Doing this in a production at a high scale can end up burning your pockets. Your CloudWatch costs will skyrocket and it might cost you more than your actual Lambda billing.
If you really must log everything, try using cheaper alternatives like ElasticSearch or store the logs on S3.
Don’t Stress, just setup CloudWatch Alerts
As your organization grows, the number of Lambda functions in use could get out of hand and unmanageable. Even for a team of seasoned developers using the latest tools, monitoring all your Lambdas real-time is daunting.
A simple way to be stress-free is to setup alerts on 3 key parameters for each of your lambda. Throttles, Errors and Timeouts.
Setting up CloudWatch Alerts is easy and cheap. You will no longer need to stare at your Lambda Consoles for monitoring.
Use Versioning for A-B Testing and Quick Roll-back
You can use versions to manage the deployment of your AWS Lambda functions. For example, you can publish a new version of a function for beta testing without affecting users of the stable production version.
The system creates a new version of your Lambda function each time that you publish the function. The new version is a copy of the unpublished version of the function. The function version includes the following information:
- The function code and all associated dependencies.
- The Lambda runtime that executes the function.
- All of the function settings, including the environment variables.
- A unique Amazon Resource Name (ARN) to identify this version of the function.
Read the Official Documentation for more details.
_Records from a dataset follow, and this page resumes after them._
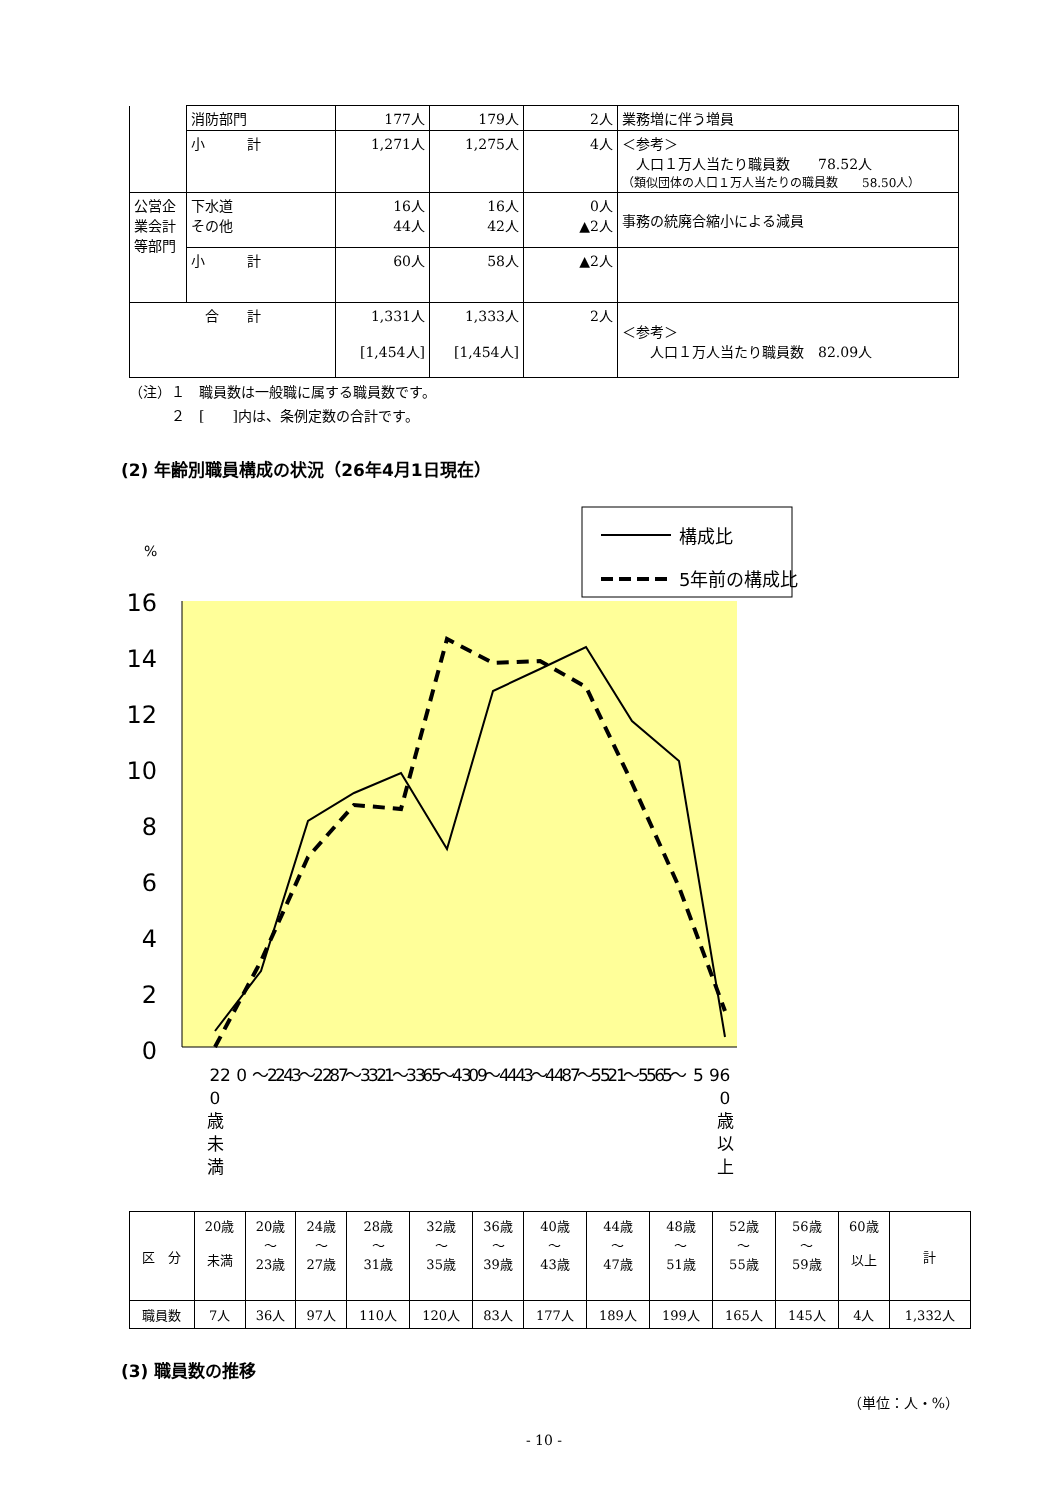| | 消防部門 | 177人 | 179人 | 2人 | 業務増に伴う増員 |
| | 小 計 | 1,271人 | 1,275人 | 4人 | ＜参考＞ 人口１万人当たり職員数 78.52人 （類似団体の人口１万人当たりの職員数 58.50人） |
| 公営企業会計等部門 | 下水道 その他 | 16人 44人 | 16人 42人 | 0人 ▲2人 | 事務の統廃合縮小による減員 |
| | 小 計 | 60人 | 58人 | ▲2人 | |
| 合 計 | | 1,331人 [1,454人] | 1,333人 [1,454人] | 2人 | ＜参考＞ 人口１万人当たり職員数 82.09人 |
（注）１　職員数は一般職に属する職員数です。
　　　２　[　　]内は、条例定数の合計です。
(2) 年齢別職員構成の状況（26年4月1日現在）
%
16
14
12
10
8
6
4
2
0
構成比
5年前の構成比
2
0
歳
未
満
2 0 〜 2 3
2 4 〜 2 7
2 8 〜 3 1
3 2 〜 3 5
3 6 〜 3 9
4 0 〜 4 3
4 4 〜 4 7
4 8 〜 5 1
5 2 〜 5 5
5 6 〜 5 9
6
0
歳
以
上
| 区 分 | 20歳 未満 | 20歳 〜 23歳 | 24歳 〜 27歳 | 28歳 〜 31歳 | 32歳 〜 35歳 | 36歳 〜 39歳 | 40歳 〜 43歳 | 44歳 〜 47歳 | 48歳 〜 51歳 | 52歳 〜 55歳 | 56歳 〜 59歳 | 60歳 以上 | 計 |
| 職員数 | 7人 | 36人 | 97人 | 110人 | 120人 | 83人 | 177人 | 189人 | 199人 | 165人 | 145人 | 4人 | 1,332人 |
(3) 職員数の推移
（単位：人・%）
- 10 -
Squeeze every bit of Performance
AWS Documentation states that Lambda allocates CPU power linearly in proportion to the amount of memory configured. At 1,792 MB, a function has the equivalent of 1 full vCPU (one vCPU-second of credits per second).
This feature of Lambda is not very well documented and is still shrouded in mystery. Multiple independent studies and comments from Amazon Spokespersons revealed that Lambdas with more than 1.8GB of memory are multi core; and multi-threaded or multi-process code is needed to take advantage of the additional performance.
If your Lambda code is compute intensive, it will benefit you from running your code multi-threaded and playing around with memory configurations to find the sweet spot. Your ideal configuration should minimize your costs.
Here is a great article I found which explains how AWS allocates virtual processors to your Lambda functions based on memory configurations :-
Although, AWS Lambda is an easy-to-use service and is being adopted at a staggering rate. Using it efficiently for production environments at high scale requires some discipline and expertise.
Most of the information in this article is available freely on the internet and some of it reflects my opinions based on the challenges I faced while using Lambdas.
This article is not meant to be an exhaustive list of best practices for using AWS Lambda.
Remember, mistakes can be reduced but can never be eliminated.